WHAT NEEDS TO BE DONE –
Without including the pictures, copy out every line below.

Page-level text extractions –
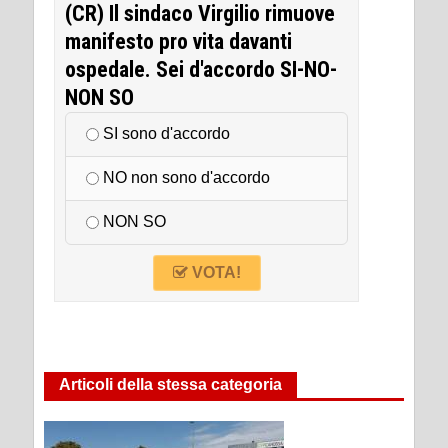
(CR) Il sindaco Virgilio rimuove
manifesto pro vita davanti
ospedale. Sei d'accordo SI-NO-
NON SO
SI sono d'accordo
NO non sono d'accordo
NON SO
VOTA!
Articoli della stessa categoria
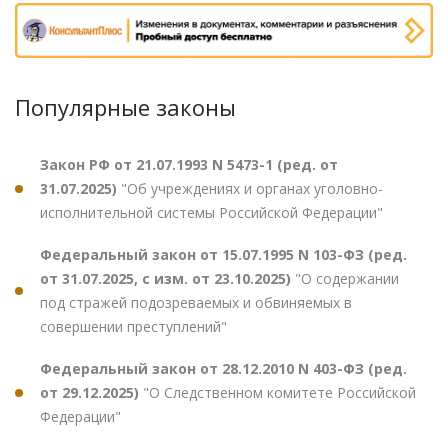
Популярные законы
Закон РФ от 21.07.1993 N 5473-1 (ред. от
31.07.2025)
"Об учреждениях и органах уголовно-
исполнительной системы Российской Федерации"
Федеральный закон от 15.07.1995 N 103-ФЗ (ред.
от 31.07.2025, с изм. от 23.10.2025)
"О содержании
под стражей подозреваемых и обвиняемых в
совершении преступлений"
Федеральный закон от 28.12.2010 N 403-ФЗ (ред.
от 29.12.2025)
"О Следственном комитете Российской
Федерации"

OUTPUT –
(CR) Il sindaco Virgilio rimuove
manifesto pro vita davanti
ospedale. Sei d'accordo SI-NO-
NON SO
SI sono d'accordo
NO non sono d'accordo
NON SO
VOTA!
Articoli della stessa categoria
Популярные законы
Закон РФ от 21.07.1993 N 5473-1 (ред. от
31.07.2025)
"Об учреждениях и органах уголовно-
исполнительной системы Российской Федерации"
Федеральный закон от 15.07.1995 N 103-ФЗ (ред.
от 31.07.2025, с изм. от 23.10.2025)
"О содержании
под стражей подозреваемых и обвиняемых в
совершении преступлений"
Федеральный закон от 28.12.2010 N 403-ФЗ (ред.
от 29.12.2025)
"О Следственном комитете Российской
Федерации"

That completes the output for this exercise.